Modern Times have their advantages and disadvantages.  It is great that Jennie and Tova Elise will be able to travel to Canada in August, but little one needs a passport.  It must be a Canadian passport as her parents are Canadian and have not been official persons in Sweden long enough for her to get a Swedish passport.  So, as you recall, last week we had the adventure of getting the prescribed photo taken, and on Monday, we headed to a farm south east of Gavle (about 50 km) where the only person who meets the criteria for being able to sign that photo as a guarantor, lives.  This is a lady police person who does multisports and has known Richard and Jennie for the required 2 years.  She recently moved their to live with a coast guard guy -- he being the 5th generation to live on the family farm.
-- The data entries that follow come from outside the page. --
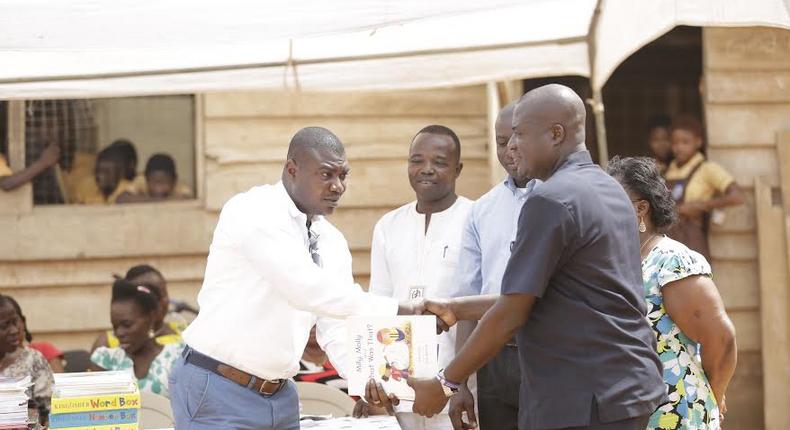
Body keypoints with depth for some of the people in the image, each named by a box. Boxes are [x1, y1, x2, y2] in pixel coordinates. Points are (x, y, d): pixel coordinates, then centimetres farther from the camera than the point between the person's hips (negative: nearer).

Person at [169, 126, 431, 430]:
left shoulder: (332, 242, 7)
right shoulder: (254, 212, -16)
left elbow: (338, 330, 6)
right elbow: (304, 288, -28)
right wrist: (399, 310, -28)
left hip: (280, 395, 7)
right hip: (217, 392, -7)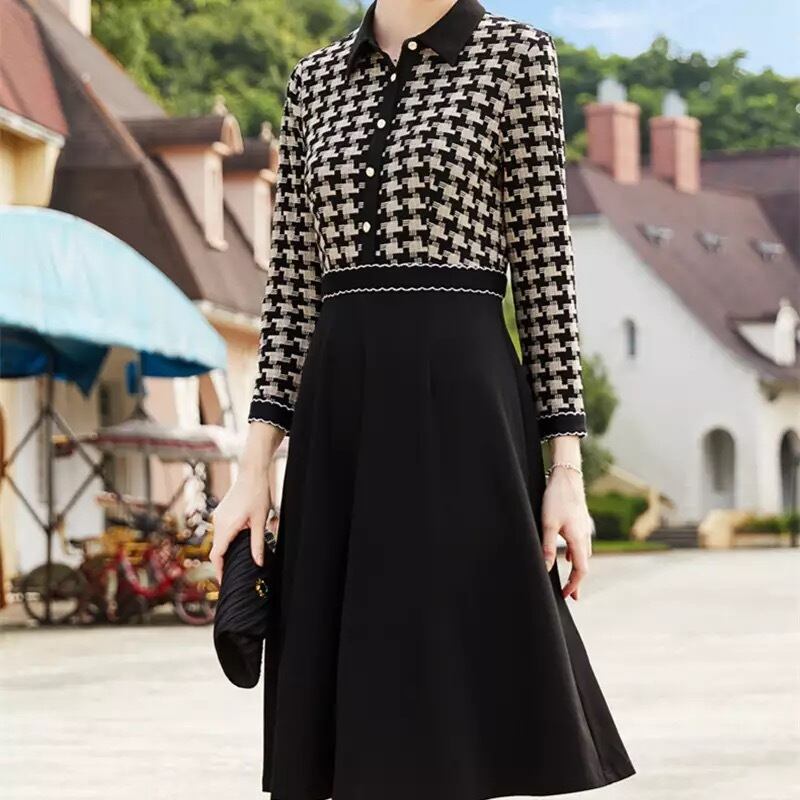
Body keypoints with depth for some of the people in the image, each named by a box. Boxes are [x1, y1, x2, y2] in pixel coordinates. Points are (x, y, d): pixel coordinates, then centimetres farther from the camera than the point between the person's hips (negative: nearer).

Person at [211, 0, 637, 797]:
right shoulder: (315, 78, 14)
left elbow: (545, 264, 0)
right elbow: (293, 283, 12)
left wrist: (567, 470, -5)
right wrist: (254, 471, 5)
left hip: (461, 403, -4)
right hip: (338, 415, 4)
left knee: (459, 707, -7)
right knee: (352, 708, 4)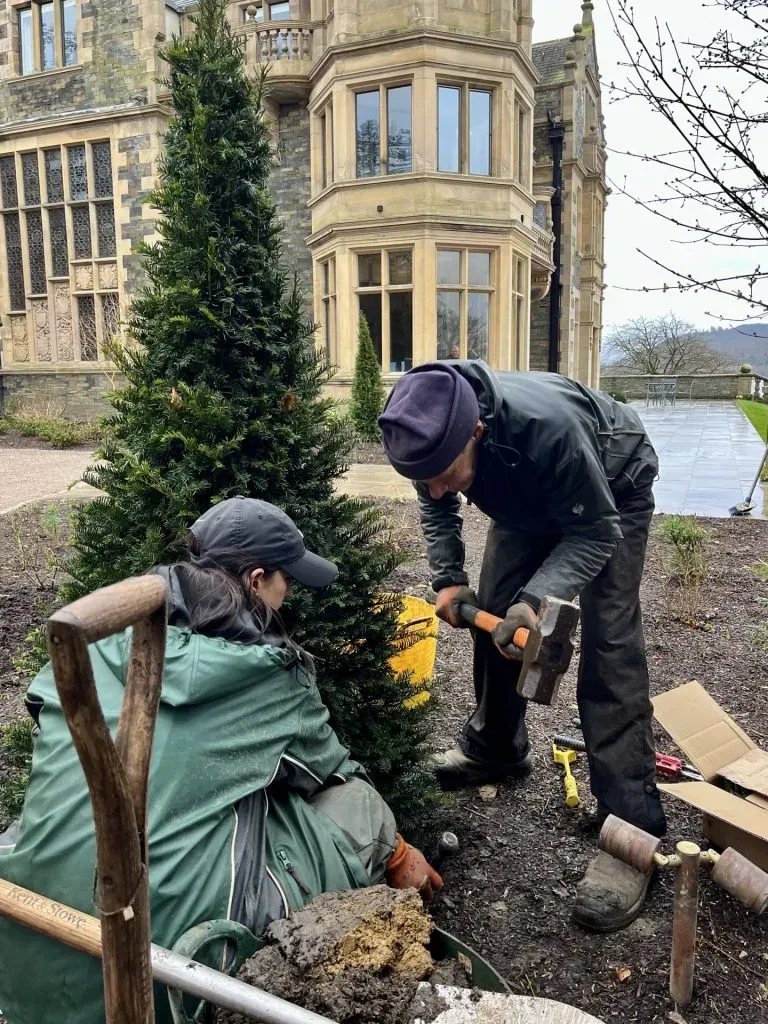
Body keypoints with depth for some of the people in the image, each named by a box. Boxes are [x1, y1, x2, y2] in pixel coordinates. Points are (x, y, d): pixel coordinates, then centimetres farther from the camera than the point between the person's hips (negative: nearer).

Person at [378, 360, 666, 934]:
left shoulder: (547, 428, -44)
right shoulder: (432, 437, -26)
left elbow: (595, 532, -32)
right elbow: (437, 511, -4)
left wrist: (536, 600, -45)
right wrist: (447, 579, -16)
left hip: (611, 491, -6)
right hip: (529, 494, 6)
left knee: (609, 650, -16)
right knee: (492, 615, 5)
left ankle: (632, 827, -10)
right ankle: (497, 748, 28)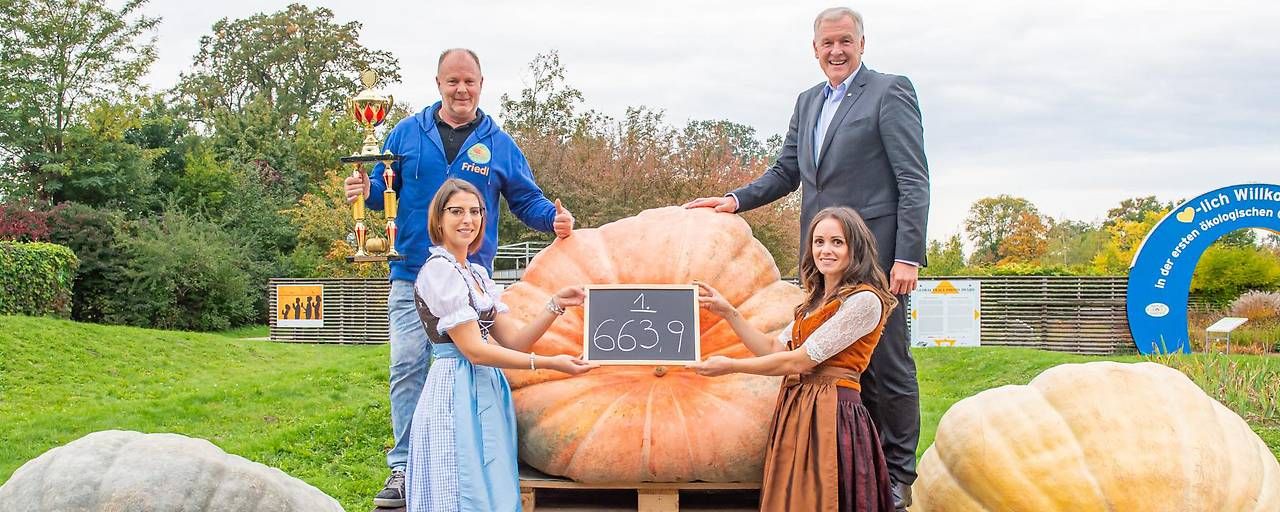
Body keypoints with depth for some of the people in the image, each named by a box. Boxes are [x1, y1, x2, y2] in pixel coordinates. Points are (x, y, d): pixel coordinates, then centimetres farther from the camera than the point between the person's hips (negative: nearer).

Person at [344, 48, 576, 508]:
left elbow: (527, 200, 8)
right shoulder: (407, 133, 6)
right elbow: (385, 188, 11)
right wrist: (366, 190, -12)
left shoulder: (499, 145, 6)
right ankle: (404, 468, 1)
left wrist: (554, 219, -12)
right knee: (407, 366, -6)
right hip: (412, 277, 0)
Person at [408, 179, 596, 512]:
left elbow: (513, 340, 11)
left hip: (486, 391, 9)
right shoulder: (438, 270, -11)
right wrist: (548, 363, -16)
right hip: (457, 392, -9)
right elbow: (472, 349, -15)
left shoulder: (478, 274, 16)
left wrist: (556, 305, -2)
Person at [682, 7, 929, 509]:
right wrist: (736, 200, 6)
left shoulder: (890, 92, -4)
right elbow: (786, 171, 22)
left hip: (874, 252, -6)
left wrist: (908, 256, -15)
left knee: (886, 364, 0)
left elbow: (914, 180, -9)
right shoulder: (807, 102, 17)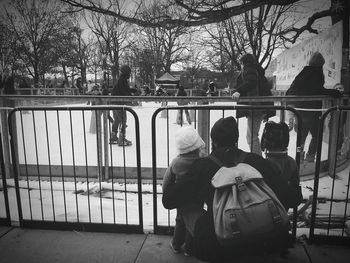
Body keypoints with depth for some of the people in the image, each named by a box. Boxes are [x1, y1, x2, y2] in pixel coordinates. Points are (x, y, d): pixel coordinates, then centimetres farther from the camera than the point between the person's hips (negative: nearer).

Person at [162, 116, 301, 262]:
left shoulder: (203, 165, -3)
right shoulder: (255, 161, 1)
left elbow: (168, 201, 2)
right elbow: (290, 199, 2)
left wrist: (168, 186, 25)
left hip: (215, 250, -1)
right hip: (257, 243, 2)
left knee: (188, 210, 18)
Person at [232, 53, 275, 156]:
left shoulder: (249, 70, -3)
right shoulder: (257, 70, 25)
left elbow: (251, 83, -24)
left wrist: (239, 91, -37)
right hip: (261, 106, 10)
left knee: (252, 137, -8)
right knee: (252, 136, 16)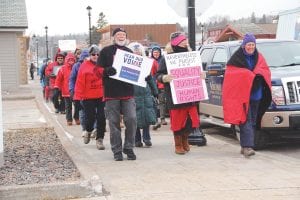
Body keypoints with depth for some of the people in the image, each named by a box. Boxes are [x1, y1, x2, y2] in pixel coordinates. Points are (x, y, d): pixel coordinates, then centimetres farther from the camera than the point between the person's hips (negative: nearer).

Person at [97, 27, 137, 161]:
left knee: (131, 119, -8)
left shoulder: (129, 52, 15)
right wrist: (107, 71, -19)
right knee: (114, 122, 1)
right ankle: (117, 151, 11)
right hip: (111, 93, -2)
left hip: (128, 92, 2)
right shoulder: (106, 51, 5)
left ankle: (129, 148, 7)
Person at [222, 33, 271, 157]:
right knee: (246, 120, -13)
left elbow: (266, 71, 14)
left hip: (256, 95, 5)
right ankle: (247, 147, -19)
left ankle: (245, 145, 14)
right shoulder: (237, 58, -1)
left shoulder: (258, 57, 14)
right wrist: (250, 75, -11)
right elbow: (231, 74, -6)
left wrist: (258, 75, -9)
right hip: (241, 94, -5)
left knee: (253, 121, 6)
The farm's location is typical of the Swedish landscape -- mostly evergreen forest with cleared fields in which there are usually outcroppings of granite.  Jimmy told me that his parents used to have a mixed farm with cows, pigs, horses and chickens.  The only animals now are the 3 month old puppy (already 20 kg on his way to 40) and the cat who torments him and he chases.  The barns are mostly filled with split wood which heats the house -- not in a direct fire way as in Canada, but using hot water.  Across the driveway from the farmhouse is a building which contains the furnace and boiler, the pipes for heat and hot water run under the driveway into the house.  I knew this was the usual practice in town as Rich and Jenn get their hot water and heating through hot water from the town's boiler and underground pipes, but certainly didn't think that it would be used for individual houses out in the countryside.  Jimmy cuts wood in his forests, pulls the logs to the barn area with his ATV and then cuts and splits before filling about 40 cubic meters of space with firewood.  This last him about 2 years and he rotates between two buildings so that the wood has a chance to dry for a year before it is burned.

So, instead of animals, he has a nice wood workshop in the barn (planer, bandsaw, etc,with vacuum system for dust collection) which is mainly used in his boat restoration.  The main part of the one barn houses a 12 m. wooden boat which he has been working on for about 5 years.  He thinks in about 2 more years he will have it ready to go into the water.  It will sleep 4 or 5 people and be just like a floating cottage.  His main job has been to remove the plastic hull which was put over aging wood below the waterline and replace the old mahogany with new local evergreen boards.  The boat was built in 1948 and has had a history as a party boat for the military and then for a company and its guests.

The buildings with their rock foundations felt very familiar, reminding me of the early buildings which were on the farm where I grew up when we moved there in 1960.  Ours, however, were not the typical Swedish red -- probably because we didn't have iron mines close by where the waste provided a stain/paint which was used to protect the wood of houses, barns, etc.

We had a lovely salad lunch and rhubarb crisp for dessert.  Great Swedish hospitality and the necessary photo was signed.
Tova Elise is showing off how tall she is 56.6 cm and up to 4250 gm.